## [TASKS AND EXERCISES]
- A) Print the stretch of the tonsillar cancer abstract from "To investigate the" through "and total dose.", word for word.
- B) Carry on the tonsillar cancer abstract from its final sentence.

## [EXTRACT PROVIDED]
========
To investigate the importance to outcome of treatment for squamous cell carcinomas of the tonsillar fossa, of dose per fraction, overall treatment duration, and total dose.


A collaborative retrospective study was undertaken in nine centers that used widely different dose-fractionation patterns for external beam radiation therapy.


There were 676 eligible cases treated only with photon beams during the years 1976-1985. The probability of local control (of the tonsillar fossa primary) was influenced by both T-stage and N-stage. Significant treatment parameters were total dose and overall treatment duration, but not dose per fraction. Over the range of about 40 to 90% and for a constant overall treatment duration, local tumor control probability increased by nearly 2% for each 1 Gy increase in total dose. For a constant total dose there was a decrease in the probability of local control associated with prolongation of overall treatment duration, presumed to result from accelerated regrowth of surviving tumor clonogens during the course of treatment. If it is assumed that accelerated regrowth occurred at a constant rate and began within 9 days of the start of treatment, an average of 0.53 Gy extra dose per day's extension of treatment would be required to maintain a constant probability of local control. Correspondingly, the probability of local control from a constant dose would be lowered by an average of at least 1% for each day's extension of treatment duration. However, the data are slightly more consistent with an average delay of as long as 30 days before onset of accelerated repopulation, with a consequent increase to an average of 0.73 Gy per day for the value of the compensatory dose. The alpha/beta ratio for this tumor is high enough that the effect of fraction size on the probability of local control can be ignored; a precise estimate is not possible because the best value for beta was close to zero. After accounting for the significant variables studied (treatment time, T-stage, N-stage), the dose-response curves for tumor control were still shallow, suggesting that there are additional causes for heterogeneity of responses among these tumors.
========
## [DATA FOR ANALYSIS]
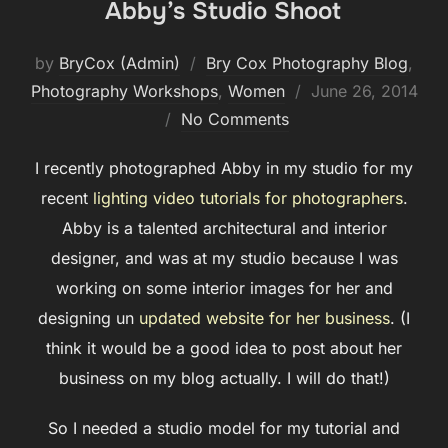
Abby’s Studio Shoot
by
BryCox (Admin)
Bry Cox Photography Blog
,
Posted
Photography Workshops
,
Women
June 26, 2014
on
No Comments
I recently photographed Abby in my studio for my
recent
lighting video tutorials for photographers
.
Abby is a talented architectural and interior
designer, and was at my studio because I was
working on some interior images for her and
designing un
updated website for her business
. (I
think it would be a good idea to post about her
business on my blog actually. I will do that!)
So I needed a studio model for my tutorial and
========
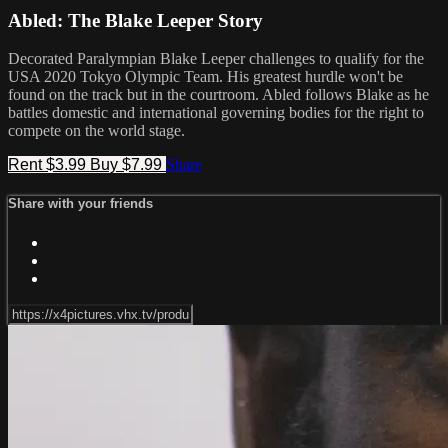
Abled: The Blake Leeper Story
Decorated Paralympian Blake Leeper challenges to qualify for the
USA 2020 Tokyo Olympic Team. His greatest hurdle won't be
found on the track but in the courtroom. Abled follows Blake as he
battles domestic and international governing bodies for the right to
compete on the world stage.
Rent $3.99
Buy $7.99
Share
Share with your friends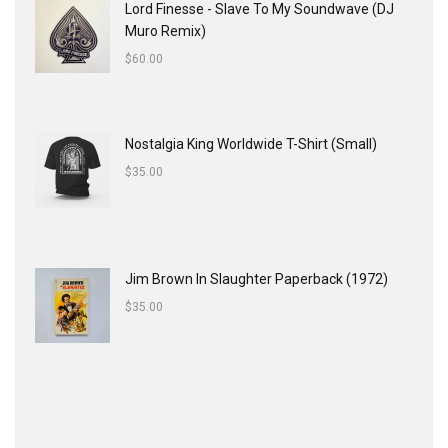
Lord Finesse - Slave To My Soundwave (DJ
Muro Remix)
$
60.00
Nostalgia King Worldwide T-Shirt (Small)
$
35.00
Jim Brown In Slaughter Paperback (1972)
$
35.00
========
## [WRITTEN ANSWERS]
- A)
To investigate the importance to outcome of treatment for squamous cell carcinomas of the tonsillar fossa, of dose per fraction, overall treatment duration, and total dose.

- B)
Total dose is important to treatment outcome: After accounting for other treatment variables, there is about a 2% per Gy increase in probability of tumor control over the ranges of control commonly achieved. Overall treatment duration is important. There is at least a 1% per day decrease in tumor control probability if delivery of a constant total dose is prolonged, requiring a compensatory increase in dose by 0.5-0.7 Gy per day to achieve a constant rate of tumor control. Fraction size is not, of itself, an important factor in the response of primary carcinoma of the tonsil. If a tumor has demonstrated a capacity for metastatic spread to lymph nodes, a higher total dose should be considered to achieve control rates at the primary site equivalent to those in node negative patients. Even after accounting for variables such as tumor stage, total dose, and overall treatment duration, there is sufficient heterogeneity in other undocumented determinants of tumor control to cause the tumor control probability curve to be a shallow function of dose.